→ REQUIRED ACTION
Reproduce the listing exactly, with no pictures in your copy.

________

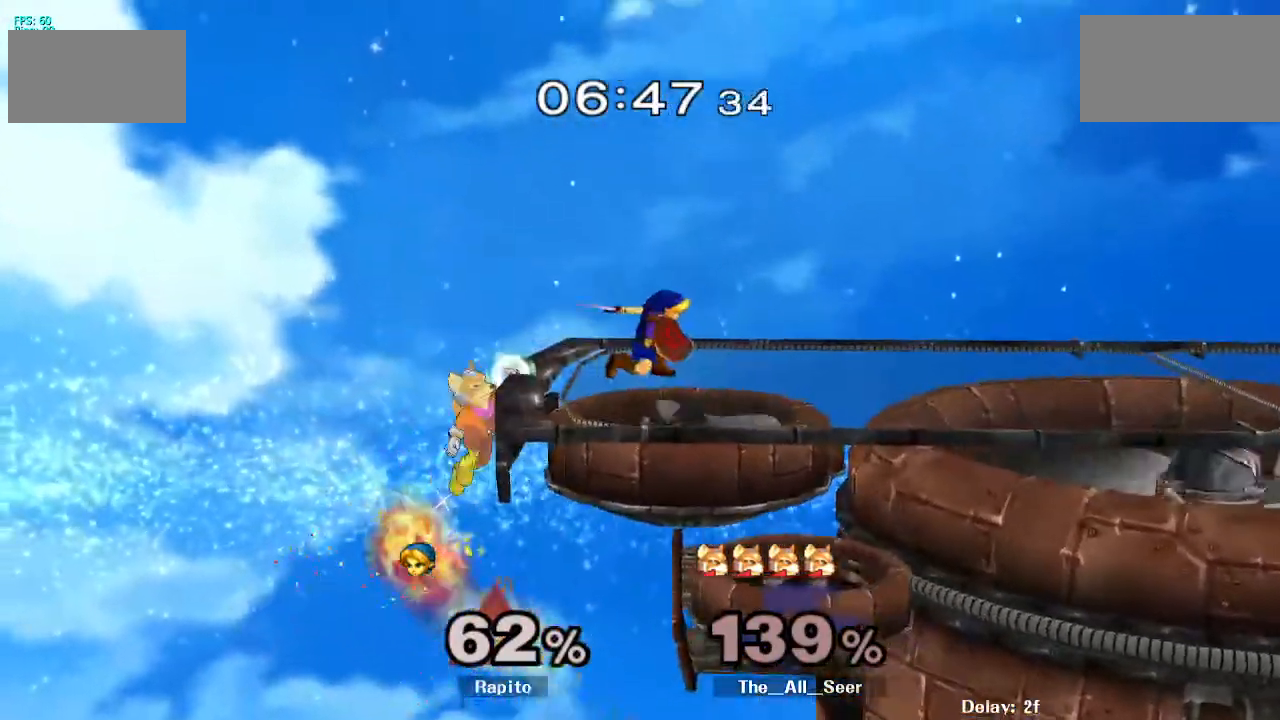
{"dt_ms": 500, "buttons": ["B"], "left_stick": "left", "right_stick": "center", "events": [[267, "left_stick", "right"], [300, "Y", "down"], [350, "Y", "up"], [417, "left_stick", "left"], [433, "B", "down"]]}
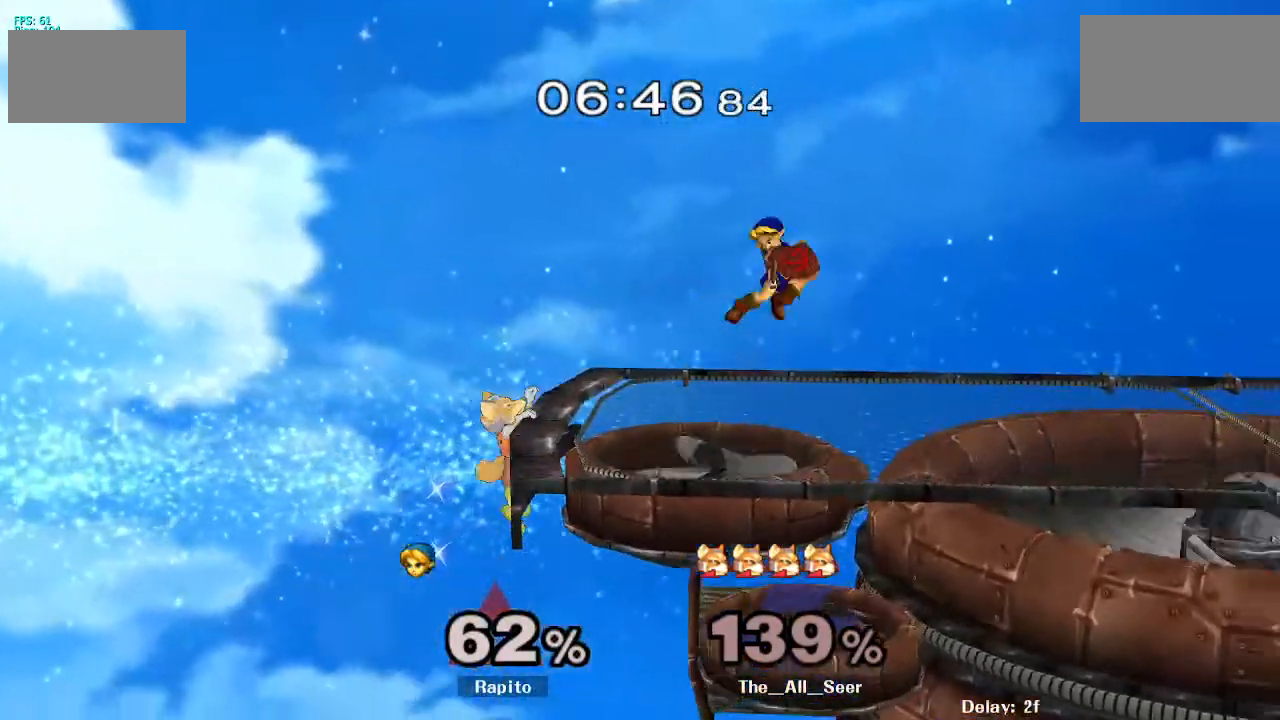
{"dt_ms": 1000, "buttons": [], "left_stick": "center", "right_stick": "center"}
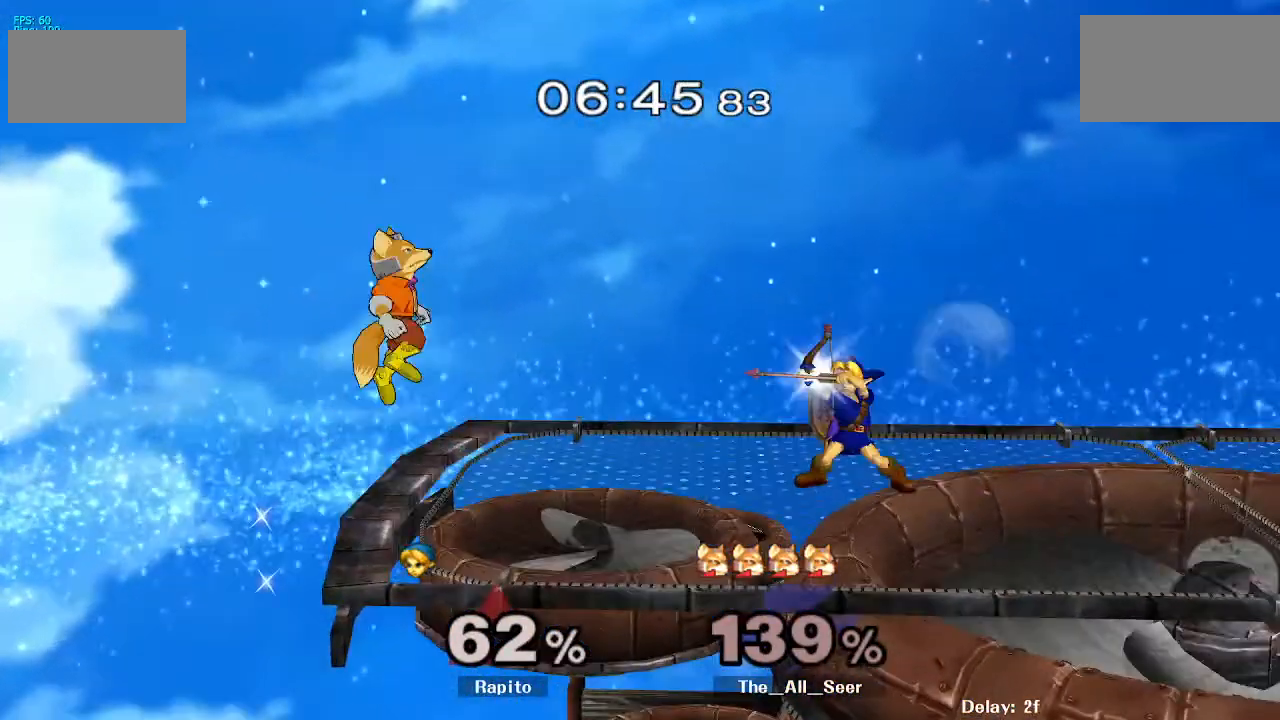
{"dt_ms": 500, "buttons": ["L1"], "left_stick": "center", "right_stick": "center", "events": [[500, "L1", "down"]]}
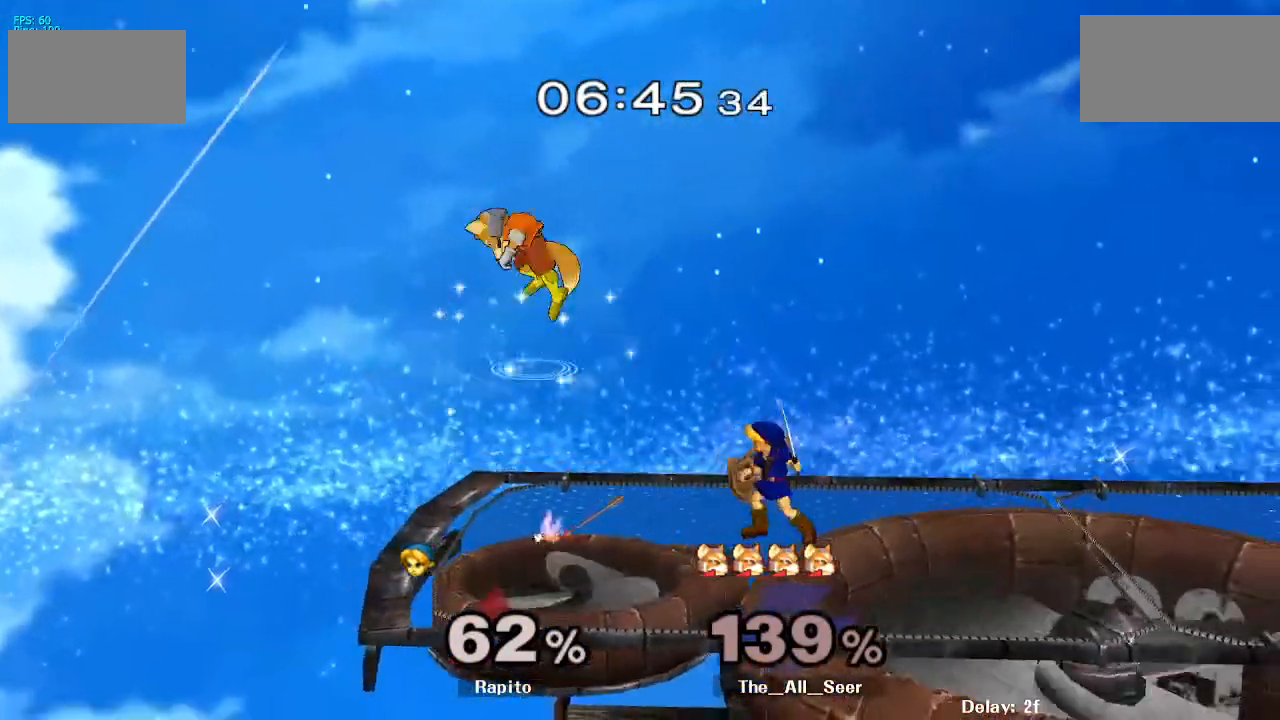
{"dt_ms": 500, "buttons": ["A"], "left_stick": "right", "right_stick": "center", "events": [[233, "Y", "down"], [283, "L1", "up"], [300, "left_stick", "left"], [350, "A", "down"], [367, "Y", "up"], [500, "left_stick", "right"]]}
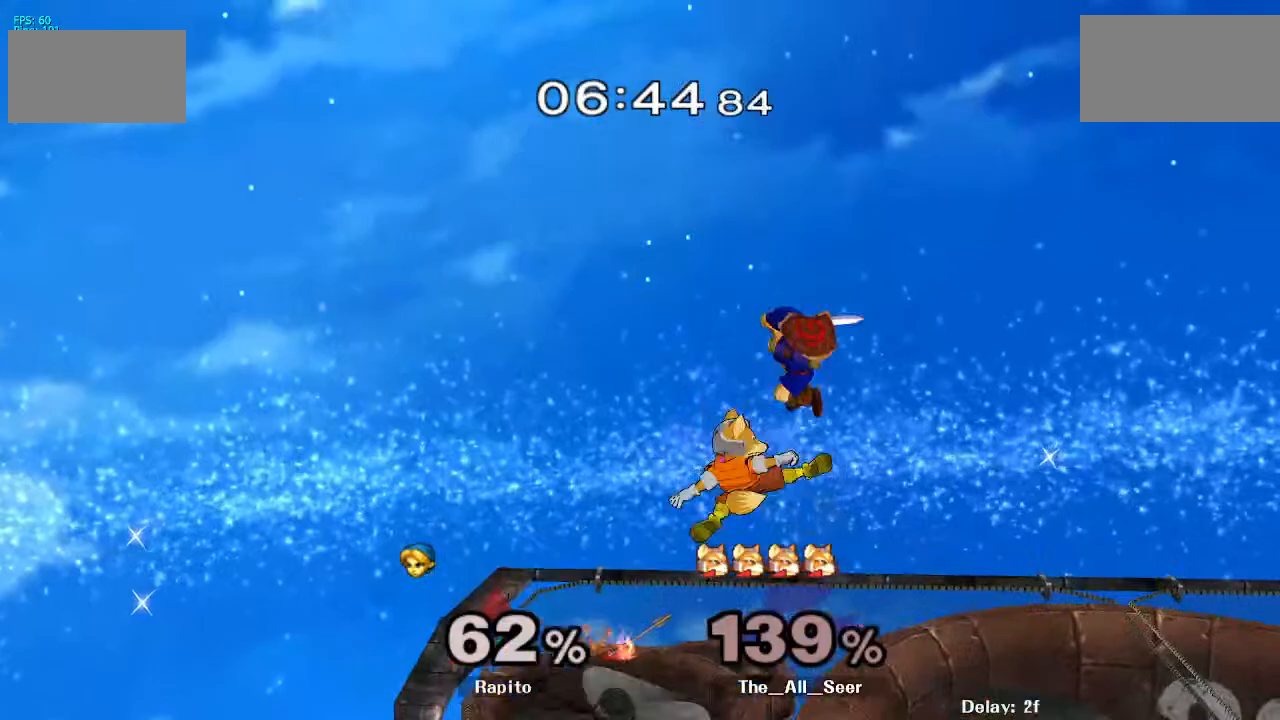
{"dt_ms": 500, "buttons": [], "left_stick": "right", "right_stick": "center", "events": [[283, "A", "up"]]}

________

→ EXERCISE OUTPUT
{"dt_ms": 500, "buttons": ["B"], "left_stick": "left", "right_stick": "center", "events": [[267, "left_stick", "right"], [300, "Y", "down"], [350, "Y", "up"], [417, "left_stick", "left"], [433, "B", "down"]]}
{"dt_ms": 1000, "buttons": [], "left_stick": "center", "right_stick": "center"}
{"dt_ms": 500, "buttons": ["L1"], "left_stick": "center", "right_stick": "center", "events": [[500, "L1", "down"]]}
{"dt_ms": 500, "buttons": ["A"], "left_stick": "right", "right_stick": "center", "events": [[233, "Y", "down"], [283, "L1", "up"], [300, "left_stick", "left"], [350, "A", "down"], [367, "Y", "up"], [500, "left_stick", "right"]]}
{"dt_ms": 500, "buttons": [], "left_stick": "right", "right_stick": "center", "events": [[283, "A", "up"]]}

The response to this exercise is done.